- _Page excerpt_:
•••••

Not all of them, however, are even interested in the position.

"No, absolutely none at all," said Knox County Commissioner Mike Hammond, who is still mulling whether to take on Joy McCroskey next year for her criminal courts clerk post, but ruled out the trustee's job.

Hammond, a long-time commissioner and former board chairman, said he wants a professional - not a politician - to serve out the remainder of Duncan's term, which expires at the end of August 2014.

"I'd like to see a caretaker come in - someone who is not going to use it as a stepping stone to run for the office," he said. "We need a professional who can get it straightened out and cleaned out. I'm not sure a politician can do that."

In the past half decade, the office has run into a series of troubles and top leaders in the department have come under fire.

In April 2012, former Trustee Mike Lowe and several of his employees turned themselves over to authorities after investigators spent years looking into whether they paid out and took in money connected to employees and a title search company that supposedly did little, if any, work.

On Tuesday, Duncan pleaded guilty to official misconduct, which was tied to bonuses he paid out to himself and a number of employees for educational studies they never completed. Last December, two of his top staffers pleaded guilty to facilitation of official misconduct.

Kristin Phillips, who has worked in the Trustee's office for roughly two decades, will fill in as interim trustee until the County Commission appoints someone.

Phillips, who is not a Knox County resident, isn't expected to apply for the spot, officials said.

•••••

- _Information shown_:
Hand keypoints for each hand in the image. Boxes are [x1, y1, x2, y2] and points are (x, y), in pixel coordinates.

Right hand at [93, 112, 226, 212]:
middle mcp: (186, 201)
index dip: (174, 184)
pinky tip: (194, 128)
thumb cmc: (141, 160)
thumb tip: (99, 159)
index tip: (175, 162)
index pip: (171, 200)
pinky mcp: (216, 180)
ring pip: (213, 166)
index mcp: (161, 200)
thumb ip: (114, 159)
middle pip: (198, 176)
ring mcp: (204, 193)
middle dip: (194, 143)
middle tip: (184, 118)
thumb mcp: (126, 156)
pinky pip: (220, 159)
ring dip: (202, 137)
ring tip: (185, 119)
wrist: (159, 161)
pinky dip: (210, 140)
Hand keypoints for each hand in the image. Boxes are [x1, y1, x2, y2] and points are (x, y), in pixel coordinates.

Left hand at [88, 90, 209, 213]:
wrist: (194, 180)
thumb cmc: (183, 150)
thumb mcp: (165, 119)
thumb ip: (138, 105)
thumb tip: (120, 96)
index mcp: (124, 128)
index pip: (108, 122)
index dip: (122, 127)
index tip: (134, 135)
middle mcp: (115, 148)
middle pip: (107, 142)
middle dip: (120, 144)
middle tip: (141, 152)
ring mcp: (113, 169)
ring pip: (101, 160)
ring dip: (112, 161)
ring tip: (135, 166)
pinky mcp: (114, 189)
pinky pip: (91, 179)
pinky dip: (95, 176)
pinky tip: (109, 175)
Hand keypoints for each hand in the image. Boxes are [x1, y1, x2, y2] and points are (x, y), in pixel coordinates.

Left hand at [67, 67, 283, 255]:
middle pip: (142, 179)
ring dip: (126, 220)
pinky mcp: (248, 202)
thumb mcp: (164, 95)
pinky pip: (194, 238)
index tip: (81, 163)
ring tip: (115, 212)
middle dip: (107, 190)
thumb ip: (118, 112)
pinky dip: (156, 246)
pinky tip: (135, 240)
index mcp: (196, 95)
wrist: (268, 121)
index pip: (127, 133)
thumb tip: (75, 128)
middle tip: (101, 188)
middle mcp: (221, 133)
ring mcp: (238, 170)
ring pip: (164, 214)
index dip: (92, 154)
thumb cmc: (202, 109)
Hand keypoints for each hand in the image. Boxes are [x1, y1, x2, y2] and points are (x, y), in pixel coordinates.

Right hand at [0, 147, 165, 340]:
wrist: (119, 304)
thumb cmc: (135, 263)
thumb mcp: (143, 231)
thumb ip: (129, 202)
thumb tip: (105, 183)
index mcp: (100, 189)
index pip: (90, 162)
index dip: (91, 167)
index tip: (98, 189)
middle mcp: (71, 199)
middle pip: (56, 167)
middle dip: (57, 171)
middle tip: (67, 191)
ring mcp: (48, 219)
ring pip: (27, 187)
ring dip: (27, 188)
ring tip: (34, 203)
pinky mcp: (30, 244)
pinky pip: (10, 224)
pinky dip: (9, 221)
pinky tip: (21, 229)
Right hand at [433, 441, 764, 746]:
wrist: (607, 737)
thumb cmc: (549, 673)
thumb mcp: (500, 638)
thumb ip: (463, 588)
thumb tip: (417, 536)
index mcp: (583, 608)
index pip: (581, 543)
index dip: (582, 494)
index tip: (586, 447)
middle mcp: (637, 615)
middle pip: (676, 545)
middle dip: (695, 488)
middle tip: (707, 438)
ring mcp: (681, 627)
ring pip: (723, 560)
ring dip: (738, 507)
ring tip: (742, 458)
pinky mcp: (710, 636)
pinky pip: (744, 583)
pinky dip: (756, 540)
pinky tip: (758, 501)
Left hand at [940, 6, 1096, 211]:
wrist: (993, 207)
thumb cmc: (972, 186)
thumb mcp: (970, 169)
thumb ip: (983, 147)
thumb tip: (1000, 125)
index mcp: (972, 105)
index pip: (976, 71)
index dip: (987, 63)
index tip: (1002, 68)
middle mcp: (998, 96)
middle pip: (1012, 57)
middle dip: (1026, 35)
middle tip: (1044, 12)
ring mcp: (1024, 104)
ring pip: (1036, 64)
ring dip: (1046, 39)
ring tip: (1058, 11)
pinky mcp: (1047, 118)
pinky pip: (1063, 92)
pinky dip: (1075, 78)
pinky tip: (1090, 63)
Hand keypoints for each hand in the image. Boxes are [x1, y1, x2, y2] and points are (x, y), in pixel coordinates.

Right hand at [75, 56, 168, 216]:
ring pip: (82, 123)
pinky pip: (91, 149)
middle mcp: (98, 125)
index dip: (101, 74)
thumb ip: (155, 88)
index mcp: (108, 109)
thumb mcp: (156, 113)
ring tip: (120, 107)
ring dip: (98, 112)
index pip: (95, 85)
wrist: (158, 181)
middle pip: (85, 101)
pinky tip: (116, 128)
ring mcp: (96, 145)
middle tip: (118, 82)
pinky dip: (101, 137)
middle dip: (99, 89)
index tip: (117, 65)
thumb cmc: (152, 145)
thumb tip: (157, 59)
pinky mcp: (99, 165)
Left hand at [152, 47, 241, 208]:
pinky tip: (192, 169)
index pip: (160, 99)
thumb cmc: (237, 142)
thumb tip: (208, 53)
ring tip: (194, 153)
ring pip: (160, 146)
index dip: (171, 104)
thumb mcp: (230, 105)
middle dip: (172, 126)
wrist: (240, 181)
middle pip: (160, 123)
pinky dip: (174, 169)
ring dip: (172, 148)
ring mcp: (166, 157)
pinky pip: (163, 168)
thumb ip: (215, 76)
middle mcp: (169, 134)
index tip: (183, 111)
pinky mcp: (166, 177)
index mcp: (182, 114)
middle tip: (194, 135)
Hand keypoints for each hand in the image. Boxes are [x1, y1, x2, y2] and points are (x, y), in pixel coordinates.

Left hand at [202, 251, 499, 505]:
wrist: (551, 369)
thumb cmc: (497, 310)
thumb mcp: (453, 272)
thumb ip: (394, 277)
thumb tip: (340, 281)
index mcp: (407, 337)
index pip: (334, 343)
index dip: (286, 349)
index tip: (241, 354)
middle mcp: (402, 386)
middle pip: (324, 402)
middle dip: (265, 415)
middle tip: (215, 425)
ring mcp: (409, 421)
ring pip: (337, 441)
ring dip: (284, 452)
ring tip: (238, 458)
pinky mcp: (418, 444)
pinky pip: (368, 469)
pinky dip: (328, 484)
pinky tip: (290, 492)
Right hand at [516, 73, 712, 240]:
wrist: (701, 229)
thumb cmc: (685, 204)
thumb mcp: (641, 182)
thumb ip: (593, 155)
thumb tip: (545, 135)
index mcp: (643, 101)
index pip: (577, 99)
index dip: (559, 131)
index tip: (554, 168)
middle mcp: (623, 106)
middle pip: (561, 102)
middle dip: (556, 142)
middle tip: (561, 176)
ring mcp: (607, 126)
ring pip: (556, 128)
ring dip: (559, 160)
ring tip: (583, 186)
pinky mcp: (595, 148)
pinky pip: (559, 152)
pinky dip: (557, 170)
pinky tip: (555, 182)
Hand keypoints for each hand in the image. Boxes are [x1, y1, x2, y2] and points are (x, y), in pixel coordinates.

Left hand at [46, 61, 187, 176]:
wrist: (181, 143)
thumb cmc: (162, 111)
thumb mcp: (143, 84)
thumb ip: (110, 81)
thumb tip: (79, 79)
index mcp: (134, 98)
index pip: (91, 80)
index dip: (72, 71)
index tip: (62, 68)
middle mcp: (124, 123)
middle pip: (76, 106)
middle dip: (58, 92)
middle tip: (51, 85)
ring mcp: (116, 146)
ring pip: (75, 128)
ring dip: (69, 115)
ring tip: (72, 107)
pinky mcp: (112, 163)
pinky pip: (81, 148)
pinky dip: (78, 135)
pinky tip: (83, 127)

•••••

- _Study questions_:
[1] In the excerpt on the Knox County Trustee's office, who will fill in as interim trustee until the County Commission appoints someone?
[2] Return the passage from the excerpt on the Knox County Trustee's office, word for word, starting at "In the past" and ending at "if any, work.".

- _Outputs in order_:
[1] Kristin Phillips

[2]
In the past half decade, the office has run into a series of troubles and top leaders in the department have come under fire.

In April 2012, former Trustee Mike Lowe and several of his employees turned themselves over to authorities after investigators spent years looking into whether they paid out and took in money connected to employees and a title search company that supposedly did little, if any, work.